Proteste und Anschläge zum Start
Als die ersten Mieter einzogen, gab es heftige Proteste aus der Nachbarschaft. Das Haus wurde als „Luxusbunker“ beschimpft und mit Farbbeuteln beworfen. Die Eingangstür ist bis heute beschädigt – die Bewohner haben sie als Erinnerung an die Auseinandersetzungen so belassen. „Dabei haben wir nichts weiter verdrängt als ein paar Garagen“, sagt der Architekt.

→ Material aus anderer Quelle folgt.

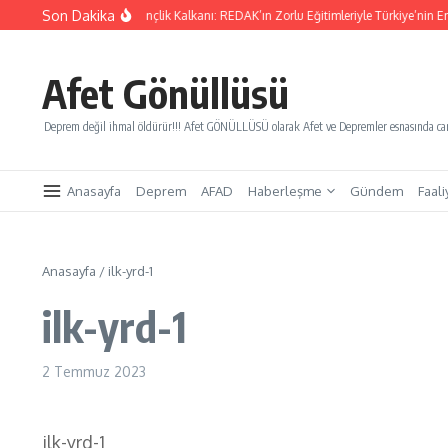
İçeriğe atla
Son Dakika
Yarınları Kurtaracak Gençlik Kalkanı: REDAK’ın Zorlu Eğitimleriyle Türkiye’nin En 
Afet Gönüllüsü
Deprem değil ihmal öldürür!!! Afet GÖNÜLLÜSÜ olarak Afet ve Depremler esnasında canl
Anasayfa
Deprem
AFAD
Haberleşme
Gündem
Faali
Anasayfa
/
ilk-yrd-1
ilk-yrd-1
2 Temmuz 2023
ilk-yrd-1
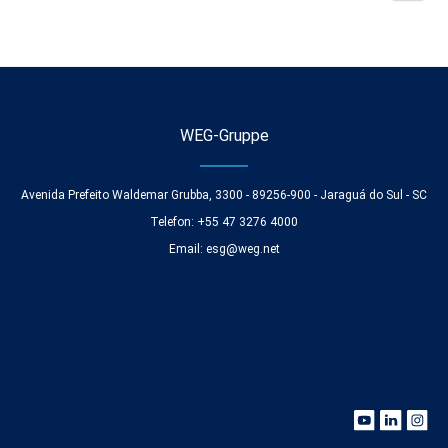
WEG-Gruppe
Avenida Prefeito Waldemar Grubba, 3300 - 89256-900 - Jaraguá do Sul - SC
Telefon: +55 47 3276 4000
Email:
esg@weg.net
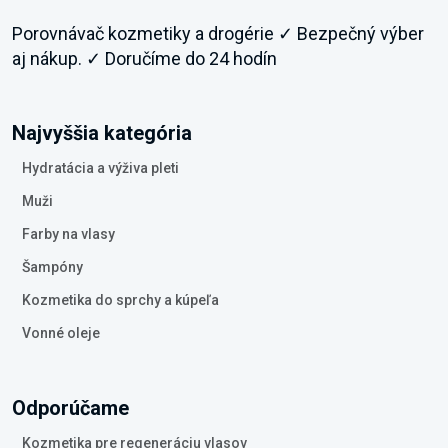
Porovnávač kozmetiky a drogérie ✓ Bezpečný výber
aj nákup. ✓ Doručíme do 24 hodín
Najvyššia kategória
Hydratácia a výživa pleti
Muži
Farby na vlasy
Šampóny
Kozmetika do sprchy a kúpeľa
Vonné oleje
Odporúčame
Kozmetika pre regeneráciu vlasov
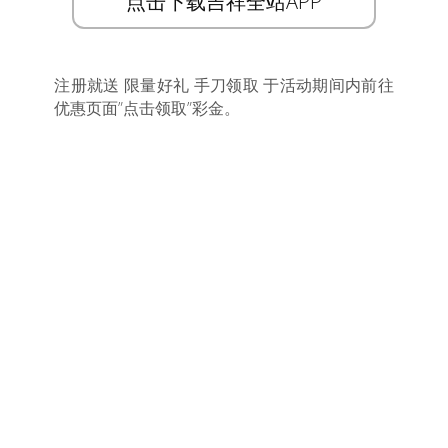
点击下载吉祥全站APP
注册就送 限量好礼 手刀领取 于活动期间内前往
优惠页面”点击领取”彩金。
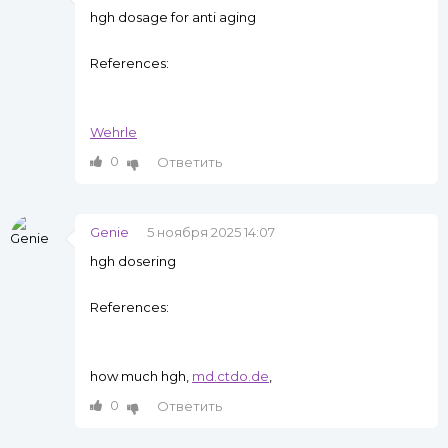
hgh dosage for anti aging
References:
Wehrle
0
Ответить
Genie
5 ноября 2025 14:07
hgh dosering
References:
how much hgh,
md.ctdo.de
,
0
Ответить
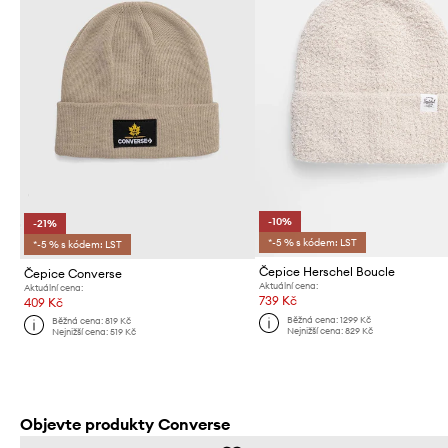
-10%
-21%
*-5 % s kódem: LST
*-5 % s kódem: LST
Čepice Herschel Boucle
Čepice Converse
Aktuální cena:
Aktuální cena:
739 Kč
409 Kč
Běžná cena:
1299 Kč
Běžná cena:
819 Kč
Nejnižší cena:
829 Kč
Nejnižší cena:
519 Kč
Objevte produkty Converse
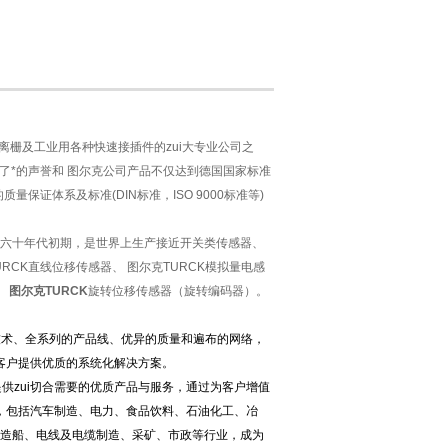
离栅及工业用各种快速接插件的zui大专业公司之
赢得了*的声誉和 图尔克公司产品不仅达到德国国家标准
质量保证体系及标准(DIN标准，ISO 9000标准等)
于六十年代初期，是世界上生产接近开关类传感器、
URCK直线位移传感器、 图尔克TURCK模拟量电感
、
图尔克TURCK
旋转位移传感器（旋转编码器）。
技术、全系列的产品线、优异的质量和遍布的网络，
客户提供优质的系统化解决方案。
供zui切合需要的优质产品与服务，通过为客户增值
，包括汽车制造、电力、食品饮料、石油化工、冶
造船、电线及电缆制造、采矿、市政等行业，成为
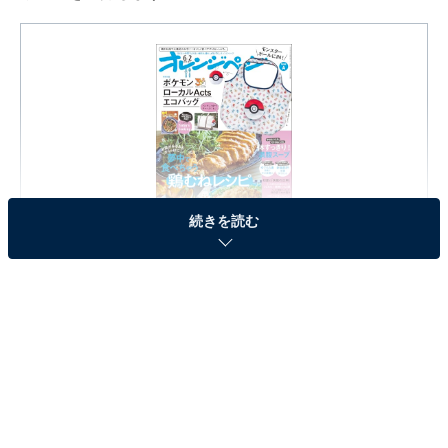
続きを読む
オレンジページ 2026年 6/2号増刊「モンスターボールに
IN！ ポケモンローカルActs エコバッグ〈typeA〉」
Amazonで見る
※本記事で紹介している商品の購入やサービスの利用により、売上の一部が
オールアバウトに還元されることがあります。
『オレンジページ 2026年 6/2号増刊』の「モンス
ターボールにIN！ポケモンローカルActs エコバッ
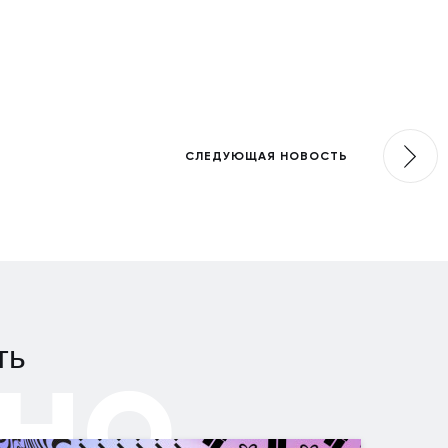
СЛЕДУЮЩАЯ НОВОСТЬ
но
ть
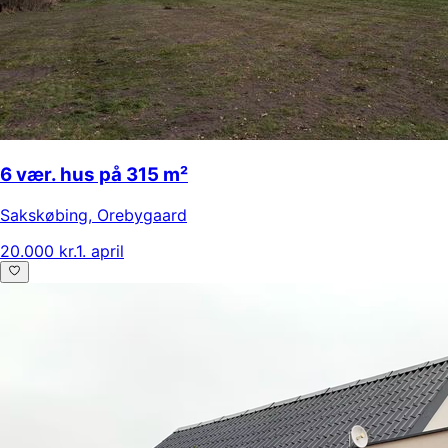
6 vær. hus på 315 m²
Sakskøbing
,
Orebygaard
20.000 kr.
1. april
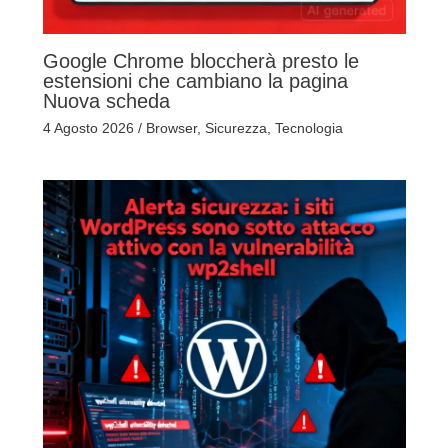
Google Chrome bloccherà presto le
estensioni che cambiano la pagina
Nuova scheda
4 Agosto 2026
/
Browser
,
Sicurezza
,
Tecnologia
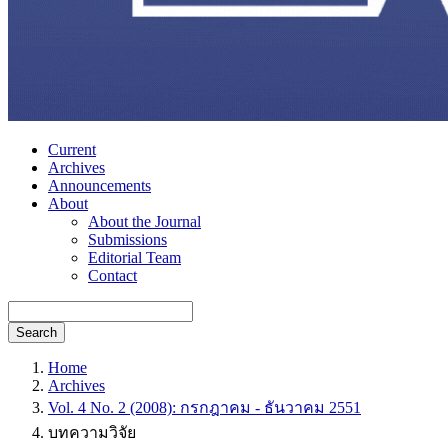
Current
Archives
Announcements
About
About the Journal
Submissions
Editorial Team
Contact
Search
Home
Archives
Vol. 4 No. 2 (2008): กรกฎาคม - ธันวาคม 2551
บทความวิจัย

Futuristische Wohnkapseln auf dem Dach
Auf dem Dach des Passivhauses stehen sogenannte „Weltraumkapseln“ – futuristische Wohnkapseln, die über Airbnb vermietet werden. Sie bieten einen ungewöhnlichen Wohnraum und sind Teil des nachhaltigen Konzepts. Das Gebäude verfügt zudem über weitere Extras wie eine Grauwasseranlage und eine hochgedämmte Hülle.
Ökologische Bauweise ohne Profit
Das Haus wurde nach Passivhausstandard errichtet, was den Energieverbrauch drastisch senkt. Die Wärmerückgewinnung und die Solaranlage tragen dazu bei, dass die Heizkosten nahezu Null betragen. Das Projekt wird von einer Schweizer Stiftung getragen, die auf Rendite verzichtet. Stattdessen fließen die Einnahmen in den Erhalt des Hauses und in soziale Zwecke.
Ein Vorbild für nachhaltiges Wohnen
Trotz der anfänglichen Widerstände hat sich das Passivhaus zu einem Symbol für ökologisches und soziales Wohnen entwickelt. Es zeigt, dass nachhaltige Architektur auch in einem urbanen Umfeld wie Berlin-Kreuzberg möglich ist – ohne Kompromisse bei der Lebensqualität und mit einem klaren Fokus auf Gemeinwohl.